**SUPPLIED ENTRIES**:
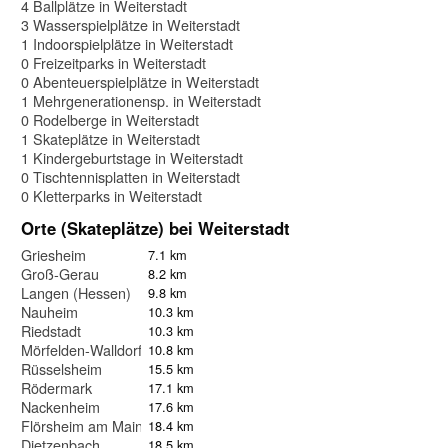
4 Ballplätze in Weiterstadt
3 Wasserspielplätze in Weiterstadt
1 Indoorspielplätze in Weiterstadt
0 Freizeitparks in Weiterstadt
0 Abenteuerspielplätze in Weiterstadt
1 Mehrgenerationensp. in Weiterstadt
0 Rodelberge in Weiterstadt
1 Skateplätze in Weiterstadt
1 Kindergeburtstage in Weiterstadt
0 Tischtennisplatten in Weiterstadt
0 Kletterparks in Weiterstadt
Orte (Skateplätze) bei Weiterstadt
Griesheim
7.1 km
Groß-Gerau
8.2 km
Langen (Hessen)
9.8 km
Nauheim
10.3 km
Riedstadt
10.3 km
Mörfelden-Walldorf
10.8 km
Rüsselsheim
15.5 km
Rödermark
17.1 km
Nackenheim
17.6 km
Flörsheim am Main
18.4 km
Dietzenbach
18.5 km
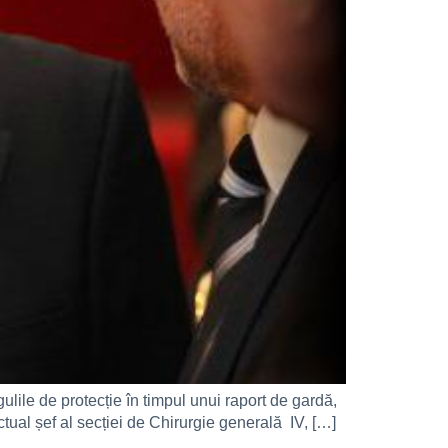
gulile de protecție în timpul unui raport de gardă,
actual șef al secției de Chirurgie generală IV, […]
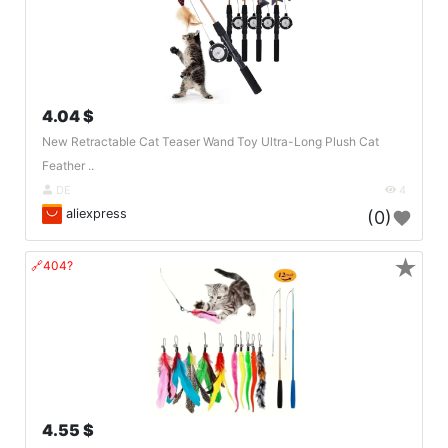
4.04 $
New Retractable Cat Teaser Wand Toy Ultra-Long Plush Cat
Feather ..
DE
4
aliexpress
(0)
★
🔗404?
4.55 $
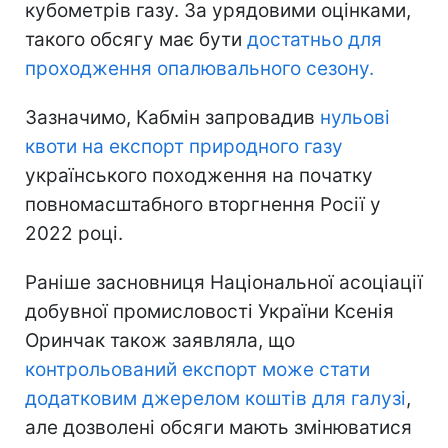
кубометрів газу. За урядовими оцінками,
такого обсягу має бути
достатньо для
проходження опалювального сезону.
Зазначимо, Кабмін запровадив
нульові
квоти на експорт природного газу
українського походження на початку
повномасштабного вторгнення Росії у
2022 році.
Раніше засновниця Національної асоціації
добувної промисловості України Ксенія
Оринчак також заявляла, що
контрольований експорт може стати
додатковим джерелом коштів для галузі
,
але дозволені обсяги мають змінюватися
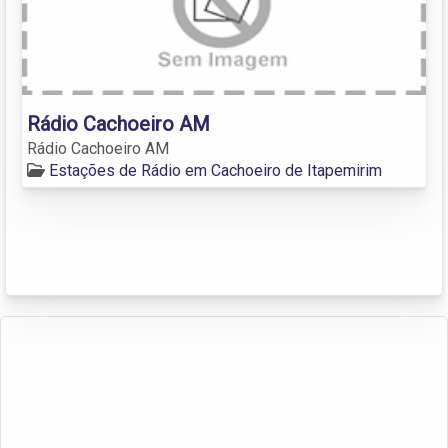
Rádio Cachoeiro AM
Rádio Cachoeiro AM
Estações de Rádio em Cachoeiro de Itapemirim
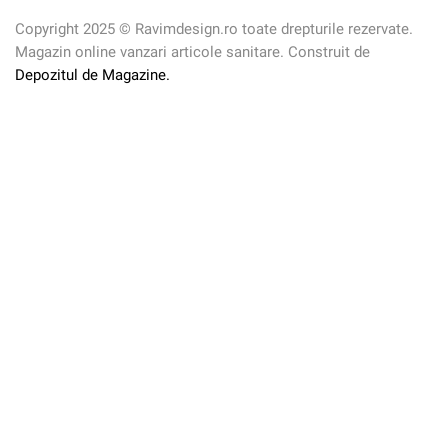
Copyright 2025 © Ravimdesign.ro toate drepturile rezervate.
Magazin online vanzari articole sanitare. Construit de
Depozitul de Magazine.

**ABOUT THIS TASK**: Retype the text read from every one of the records above, keeping each line exactly as it appears, and leave the pictures out of your answer.

**SOLUTION FOR THIS PROBLEM**:
4 Ballplätze in Weiterstadt
3 Wasserspielplätze in Weiterstadt
1 Indoorspielplätze in Weiterstadt
0 Freizeitparks in Weiterstadt
0 Abenteuerspielplätze in Weiterstadt
1 Mehrgenerationensp. in Weiterstadt
0 Rodelberge in Weiterstadt
1 Skateplätze in Weiterstadt
1 Kindergeburtstage in Weiterstadt
0 Tischtennisplatten in Weiterstadt
0 Kletterparks in Weiterstadt
Orte (Skateplätze) bei Weiterstadt
Griesheim
7.1 km
Groß-Gerau
8.2 km
Langen (Hessen)
9.8 km
Nauheim
10.3 km
Riedstadt
10.3 km
Mörfelden-Walldorf
10.8 km
Rüsselsheim
15.5 km
Rödermark
17.1 km
Nackenheim
17.6 km
Flörsheim am Main
18.4 km
Dietzenbach
18.5 km
gulile de protecție în timpul unui raport de gardă,
actual șef al secției de Chirurgie generală IV, […]
4.04 $
New Retractable Cat Teaser Wand Toy Ultra-Long Plush Cat
Feather ..
DE
4
aliexpress
(0)
★
🔗404?
4.55 $
кубометрів газу. За урядовими оцінками,
такого обсягу має бути
достатньо для
проходження опалювального сезону.
Зазначимо, Кабмін запровадив
нульові
квоти на експорт природного газу
українського походження на початку
повномасштабного вторгнення Росії у
2022 році.
Раніше засновниця Національної асоціації
добувної промисловості України Ксенія
Оринчак також заявляла, що
контрольований експорт може стати
додатковим джерелом коштів для галузі
,
але дозволені обсяги мають змінюватися
Rádio Cachoeiro AM
Rádio Cachoeiro AM
Estações de Rádio em Cachoeiro de Itapemirim
Copyright 2025 © Ravimdesign.ro toate drepturile rezervate.
Magazin online vanzari articole sanitare. Construit de
Depozitul de Magazine.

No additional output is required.